= William L. Monson =

American television executive (died 2020)

William L. Monson was an American businessman.

== Biography ==
Monson started Clearview TV Cable in 1963. He was a true pioneer in the cable TV industry and began at the early age of 18. He built multiple successful TV systems in the 1960s and 1970s. He founded Good News Media Centers to “give back” to the Christian community. He sold Clearview in the early 1980s to Group Westinghouse (which is now known as Comcast). He founded Clearview International with global headquarters in Honolulu, HI. Monson built the cable system on Hickam Air Force Base in Hawaii. He was the first civilian contractor to build a cable system on any US military base. He developed the first portable transport satellite system that was utilized in Australia, New Zealand and Thailand. Working with MCOT (Ministry of Telecommunication in Thailand), he started the first American TV system in Thailand.

In the 1980s, Monson was involved in the establishment of Video Link, a Thai cable television joint-venture between Clearview and Thaksin Shinawatra's Shinawatra Computer and Communications (today known as Shin Corporation) and International Broadcasting Company (IBC, today known as "United Broadcasting Corporation").

Monson who was a foreigner, needed local representation to launch cable television in Thailand. Shinawatra was a police officer whom befriended Monson and they then entered into a business deal creating what is now known as IBC.

Trust was broken between Shinawatra and Monson. Shinawatra took over the company and ousted Monson of all profit. Monson was accused by Shinawatra of stealing cable supplies when in fact Monson has shipped all the equipment from the United States. Monson won the case in the Thai Supreme court and charges against Monson were dropped.

Monson engaged in a series of controversial court cases against Thaksin, who by that time had become "Prime Minister of Thailand", during the height of the "2005–06 Thai political crisis".

The case was lost due to statute of limitations.

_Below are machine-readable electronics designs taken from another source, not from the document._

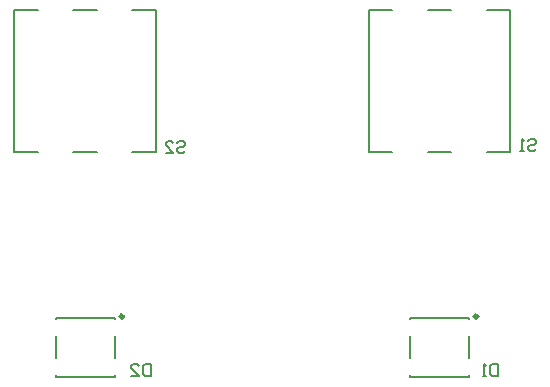
<source format=gbo>
G04*
G04 #@! TF.GenerationSoftware,Altium Limited,Altium Designer,24.8.2 (39)*
G04*
G04 Layer_Color=32896*
%FSAX44Y44*%
%MOMM*%
G71*
G04*
G04 #@! TF.SameCoordinates,797AAC5B-F729-46B2-8772-93C60BB36BBD*
G04*
G04*
G04 #@! TF.FilePolarity,Positive*
G04*
G01*
G75*
%ADD11C,0.2000*%
%ADD68C,0.3000*%
D11*
X00490000Y00560000D02*
X00510000D01*
X00490000Y00440000D02*
Y00560000D01*
Y00440000D02*
X00510000D01*
X00540000D02*
X00560000D01*
X00540000Y00560000D02*
X00560000D01*
X00590000D02*
X00610000D01*
Y00440000D02*
Y00560000D01*
X00590000Y00440000D02*
X00610000D01*
X00575000Y00266000D02*
Y00284000D01*
Y00299000D02*
Y00300000D01*
X00525000D02*
X00575000D01*
X00525000Y00299000D02*
Y00300000D01*
Y00266000D02*
Y00284000D01*
Y00250000D02*
Y00251000D01*
X00575000Y00250000D02*
Y00251000D01*
X00525000Y00250000D02*
X00575000D01*
X00275000Y00266000D02*
Y00284000D01*
Y00299000D02*
Y00300000D01*
X00225000D02*
X00275000D01*
X00225000Y00299000D02*
Y00300000D01*
Y00266000D02*
Y00284000D01*
Y00250000D02*
Y00251000D01*
X00275000Y00250000D02*
Y00251000D01*
X00225000Y00250000D02*
X00275000D01*
X00190000Y00560000D02*
X00210000D01*
X00190000Y00440000D02*
Y00560000D01*
Y00440000D02*
X00210000D01*
X00240000D02*
X00260000D01*
X00240000Y00560000D02*
X00260000D01*
X00290000D02*
X00310000D01*
Y00440000D02*
Y00560000D01*
X00290000Y00440000D02*
X00310000D01*
X00328056Y00447832D02*
X00329722Y00449498D01*
X00333055D01*
X00334721Y00447832D01*
Y00446166D01*
X00333055Y00444500D01*
X00329722D01*
X00328056Y00442834D01*
Y00441168D01*
X00329722Y00439502D01*
X00333055D01*
X00334721Y00441168D01*
X00318059Y00439502D02*
X00324724D01*
X00318059Y00446166D01*
Y00447832D01*
X00319725Y00449498D01*
X00323058D01*
X00324724Y00447832D01*
X00624840Y00449102D02*
X00626506Y00450768D01*
X00629838D01*
X00631505Y00449102D01*
Y00447436D01*
X00629838Y00445770D01*
X00626506D01*
X00624840Y00444104D01*
Y00442438D01*
X00626506Y00440772D01*
X00629838D01*
X00631505Y00442438D01*
X00621508Y00440772D02*
X00618176D01*
X00619842D01*
Y00450768D01*
X00621508Y00449102D01*
X00305511Y00260268D02*
Y00250272D01*
X00300512D01*
X00298846Y00251938D01*
Y00258602D01*
X00300512Y00260268D01*
X00305511D01*
X00288849Y00250272D02*
X00295514D01*
X00288849Y00256936D01*
Y00258602D01*
X00290515Y00260268D01*
X00293848D01*
X00295514Y00258602D01*
X00599754Y00260268D02*
Y00250272D01*
X00594756D01*
X00593090Y00251938D01*
Y00258602D01*
X00594756Y00260268D01*
X00599754D01*
X00589758Y00250272D02*
X00586426D01*
X00588092D01*
Y00260268D01*
X00589758Y00258602D01*
D68*
X00582500Y00301000D02*
G03*
X00582500Y00301000I-00001500J00000000D01*
G01*
X00282500D02*
G03*
X00282500Y00301000I-00001500J00000000D01*
G01*
M02*

</source>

==Files breach of contract charges==
In 1995, he and four other plaintiffs filed breach of contract charges against Thaksin and 16 other defendants, the plaintiffs demanding 4.13 billion baht in compensation. In 2002, a court threw out the breach of contract charges after finding that the contract between Monson and Thaksin had never taken effect. The court ruled that the contract between Monson and CTVC of Hawaii (USA), on one side, and Thaksin, his wife, and Shinawatra Computer, on the other side, to set up Video Link Co Ltd was void from the beginning; Monson's resignation from Video Link's board of directors voided the contract. The court ordered Monson and the plaintiffs to pay nearly 2 million baht in lawyers' fees for the defendants.

==Files perjury charges==
Monson also filed a lawsuit claiming that Thaksin lied to a civil court during a trial on July 22, 1996, and demanded 6 billion baht in compensation. In September 2006, the court ruled that Monson had failed to bring Thaksin to court within the statute of limitations after filing the lawsuit. Monson defended his case by noting that "We never got to argue or look at the facts of the case. We lost this round based on a legal technicality." A second charge of perjury against Thaksin was also dismissed. Both cases are on appeal. Monson has won a civil case over ownership of equipment in two lower courts and are awaiting a Supreme Court decision following resolution of the criminal charges against Thaksin et al.

In addition Monson has filed a complaint with the Special Investigator looking into contracts involving MCOT and IBC.

==Bank of Thailand conflict==
In February 2007, Thaksin's wife requested that the Bank of Thailand allow her to transfer 400 million baht to the United Kingdom so that she could purchase a house. The central bank originally had no objection to the transfer, until Monson sent a letter to the central bank Governor. He claimed that the money transfer would jeopardise his legal cases against Thaksin, and threatened to hold the bank responsible for any damages he might incur. The Bank of Thailand then agreed to not permit the transfer.

==Personal life==
William Lyle Monson was born January 5, 1943, in St. Paul, Minnesota. Monson graduated high school in Renton, Washington, and attended Washington State University. Monson was married twice and has eight children and 15 grandchildren.
William L. Monson died November 24, 2020.